Bérenger–Ramgoolam : ce que cache réellement le bras de fer


Il y a des tensions politiques qui relèvent du désaccord. Et il y a celles qui révèlent une vérité plus inconfortable : le changement promis n’était peut-être qu’un arrangement de sommet.

Les nouvelles tentatives de Paul Bérenger pour bousculer le Premier ministre Navin Ramgoolam ne sont ni anecdotiques ni théâtrales. Elles traduisent un malaise profond, presque existentiel, au cœur de l’Alliance du Changement — une alliance qui, mois après mois, donne le sentiment de gouverner sans réellement transformer.

Un Vice-Premier ministre sans levier réel

Paul Bérenger occupe un poste élevé, mais son pouvoir réel semble s’arrêter là où commence le Prime Minister’s Office. Les grandes décisions — nominations stratégiques, tempo des réformes, arbitrages sensibles — restent concentrées autour du chef du gouvernement. En multipliant les sorties publiques, Bérenger ne cherche pas à exister médiatiquement. Il cherche à rappeler une évidence devenue dérangeante : on ne peut pas porter le changement quand on n’en tient pas le volant.

La réforme électorale enterrée sous le tapis du pragmatisme

La réforme électorale était la colonne vertébrale morale de cette alliance. Aujourd’hui, elle est devenue un dossier qu’on évite, un engagement qu’on repousse, un mot qu’on prononce sans calendrier. Pour le MMM, c’est une humiliation politique. Pour l’électorat, c’est un signal inquiétant : le système que l’on promettait de corriger est désormais jugé trop confortable pour être modifié.

En mettant la pression sur Ramgoolam, Bérenger joue sa crédibilité. Se taire, ce serait accepter que le MMM ne soit plus qu’un alibi réformiste dans une gouvernance de continuité.

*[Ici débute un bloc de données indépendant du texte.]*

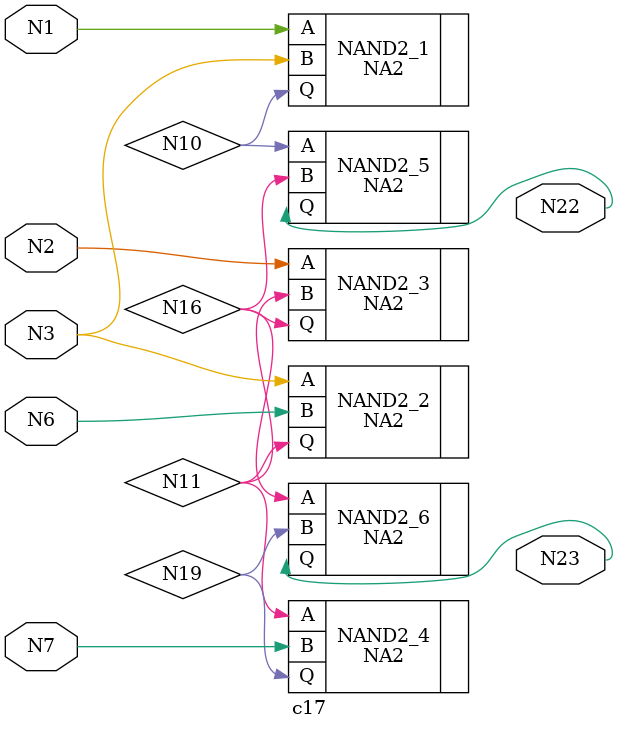
<source format=v>
 
module c17 (N1,N2,N3,N6,N7,N22,N23); 
 
input N1,N2,N3,N6,N7; 
 
output N22,N23; 
 
wire N10,N11,N16,N19; 
  NA2 NAND2_1  (  .Q(N10), .A(N1), .B(N3) ); 
  NA2 NAND2_2  (  .Q(N11), .A(N3), .B(N6) ); 
  NA2 NAND2_3  (  .Q(N16), .A(N2), .B(N11) ); 
  NA2 NAND2_4  (  .Q(N19), .A(N11), .B(N7) ); 
  NA2 NAND2_5  (  .Q(N22), .A(N10), .B(N16) ); 
  NA2 NAND2_6  (  .Q(N23), .A(N16), .B(N19) ); 
endmodule 

</source>
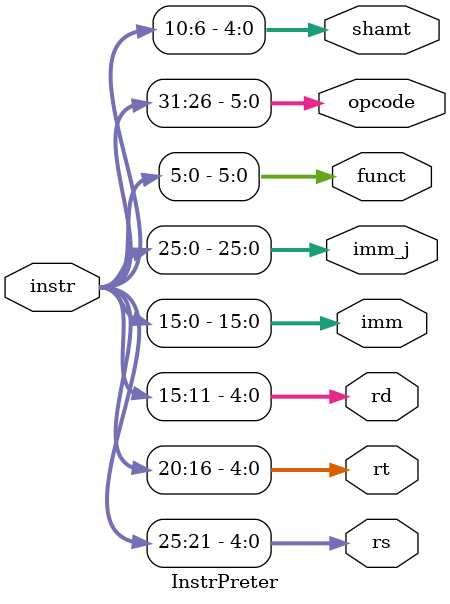
<source format=v>
module InstrPreter(instr,rs,rt,rd,imm,funct,opcode,imm_j,shamt);
input [31:0] instr;
output [4:0] rs,rt,rd;
output [15:0] imm;
output [25:0] imm_j;
output [5:0] funct,opcode;
output [4:0] shamt;
assign opcode=instr[31:26];
assign funct=instr[5:0];
assign rs=instr[25:21];
assign rt=instr[20:16];
assign rd=instr[15:11];
assign shamt=instr[10:6];
assign imm=instr[15:0];
assign imm_j=instr[25:0];
endmodule 
</source>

Nominations, pouvoir et vieux réflexes

Les crispations autour des nominations ne sont pas secondaires. Elles sont le symptôme d’un pouvoir exercé de manière verticale, comme si l’alternance n’avait pas réellement eu lieu. Ce que Bérenger conteste, ce n’est pas seulement des noms. C’est une méthode, un réflexe d’accaparement institutionnel qui rappelle trop fortement les pratiques d’hier — celles que cette alliance était censée combattre.

Bérenger crée la crise, Ramgoolam gère l’usure

Face à cela, deux stratégies s’affrontent :

  • Bérenger crée une crise contrôlée, pour forcer des arbitrages et rappeler que l’alliance repose sur un équilibre, pas sur une soumission. Ramgoolam joue la montre, pariant sur l’usure politique, la discipline gouvernementale et l’absence d’alternative immédiate.

Mais cette stratégie de temporisation a un coût : elle nourrit le sentiment que le pouvoir est redevenu un exercice solitaire, loin des promesses de gouvernance partagée.

Le vrai danger : la désillusion

Le risque n’est pas l’éclatement immédiat de l’alliance. Le risque, bien plus grave, est la perte de foi collective dans la possibilité même du changement.

Quand ceux qui promettaient la rupture semblent prisonniers du système, quand les tensions sont étouffées au lieu d’être tranchées, quand le pouvoir se protège plus qu’il ne se réforme, c’est la démocratie elle-même qui s’use.

Une bataille de fin de cycle

Paul Bérenger mène peut-être l’une de ses dernières batailles politiques majeures : celle de ne pas sortir de l’Histoire comme un partenaire docile d’un système qu’il a passé sa vie à dénoncer.

Navin Ramgoolam, lui, mène une autre bataille : celle du contrôle, de la stabilité et de la maîtrise du tempo, convaincu que gouverner, c’est avant tout éviter les secousses. Entre les deux, une alliance qui vacille non par manque de majorité, mais par manque de courage politique à affronter ses propres contradictions.